Take her “It Takes a Village” mentality: the idea that as mothers we’re all interrelated and need a helping hand (from government, among others) to keep our boats afloat. This resonates among women who struggle to pay for health care, who labor to find safe and affordable child care, who have to fight for sick days and for time off for school visits – who struggle to make ends meet, generally, as most people do.
But I’ve repeatedly found that better-off women, who have decent health care, child care, education and, to a greater degree, job flexibility, tend to often be hostile to this sort of communitarian notion of shared responsibility. (“Do you want the government raising your children?” is the frequent riposte.) They’re big believers in the American ethos of individual “choice” and “personal responsibility”; after all, being the winners in our society, it has worked out well for them. And they – rightly – perceive that they’re bound to be the losers, tax-wise, if their own gated community of family comfort is opened up to the larger village.

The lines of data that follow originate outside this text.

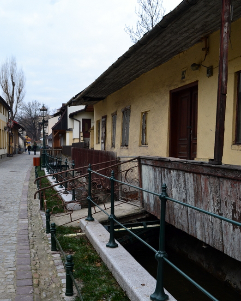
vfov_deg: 47.6
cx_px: 121
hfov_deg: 39.2
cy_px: 182
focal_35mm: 38
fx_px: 339
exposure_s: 1/125
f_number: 9
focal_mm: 22
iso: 400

But that’s political. What rankles about Hillary – so uniquely – among better-off women is much more personal at base. Is it possible, now that stay-at-home momdom has become a fixture of the suburbs and when wealthy women have bailed out of the workforce in the face of family pressures, that the image of one who toughed it out – uninterruptedly, and with little or no publicly expressed angst – is less than welcome? (Michelle Obama, Barack made sure to share at a Momsrising.org advocacy event last fall, scaled back her career for a while to accommodate his, and still struggles, “juggling big things … juggling small things and everything in between.”)
Could Hillary, the first woman to make partner at an old boy Southern law firm, a working mother who kept it all together – with a lot of household help – feel like a reproach to those who just couldn’t hack it? Does this explain, in part, some of the “who-does-she-think-she-is” rumblings that run through the Hillary-hate?

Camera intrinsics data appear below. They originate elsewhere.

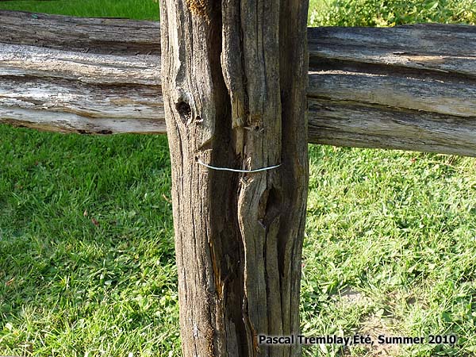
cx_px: 238
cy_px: 178
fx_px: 536
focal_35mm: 39
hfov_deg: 47.9
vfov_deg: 36.8
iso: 100
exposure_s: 1/125
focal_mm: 4.8
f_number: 4
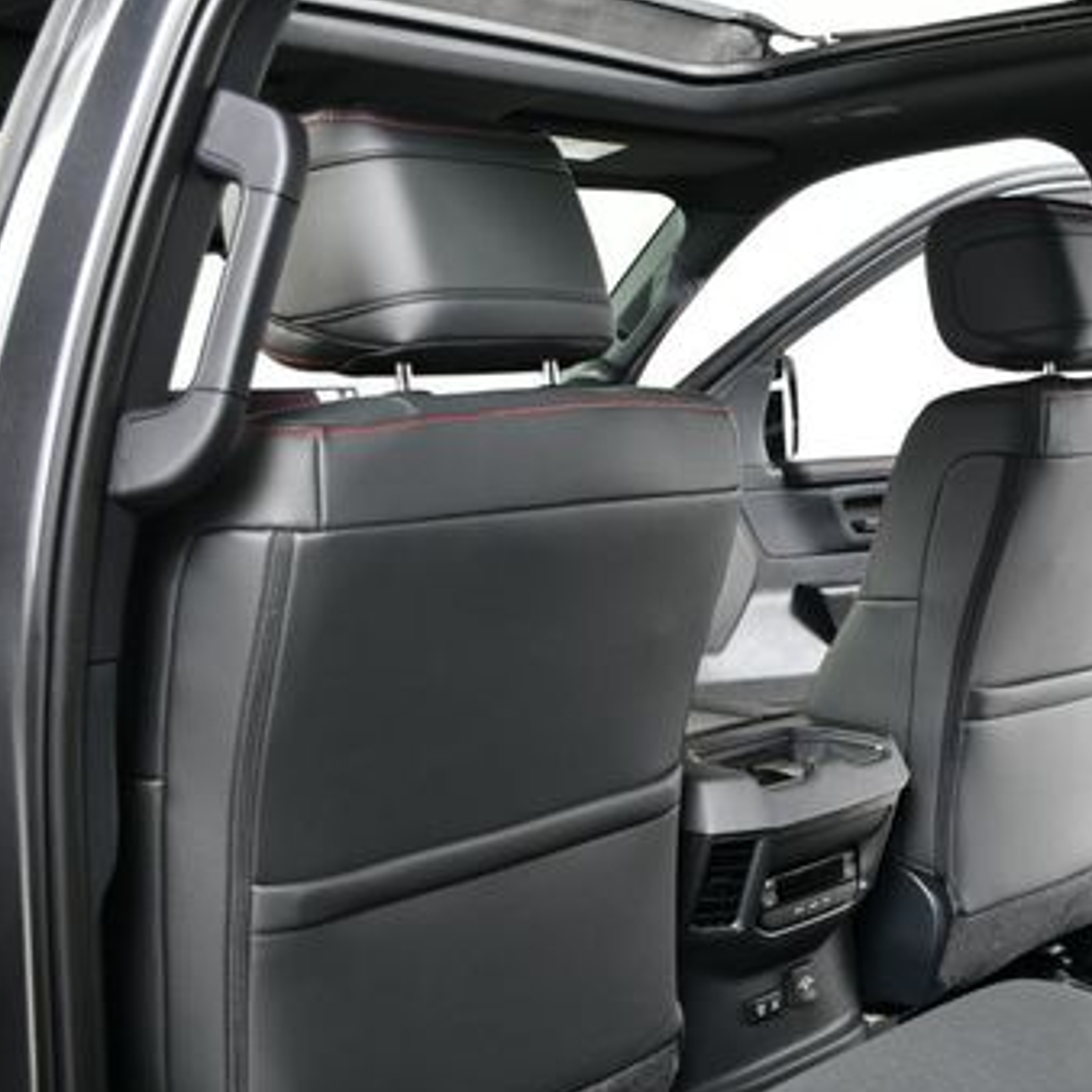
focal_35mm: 53
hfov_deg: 31.7
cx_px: 788
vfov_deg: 32.1
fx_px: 1892
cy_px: 682
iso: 100
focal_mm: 22
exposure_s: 1/160
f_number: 3.5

Clinton made a point, throughout her married life, to keep herself financially viable – unlike a rather decent portion of our current female elite. Close to 20 years ago, she hesitated to leave Bill, according to Carl Bernstein’s new bio, because she feared she wouldn’t be able to adequately support herself and Chelsea. This may or may not be true, and may well strike those of us who aren’t corporate lawyers as far-fetched, but it’s also all too typical a fear shared by many unhappily married women – except, of course, the most wealthy and successful.
Clearly Hillary feels “authentic” to a whole lot of women who, on the surface of things, have little in common with her. But among those who do, there is a sense that she’s less than real.
Which raises the issue: is being real – for a political candidate, in the eyes of the public – actually a matter of being true to him or herself? Or is it a matter of properly mirroring us to ourselves? Do we judge as “authentic” those who reflect us as we actually are? Or rather, do we celebrate as “real” the ones who make us feel we’re who we want to be?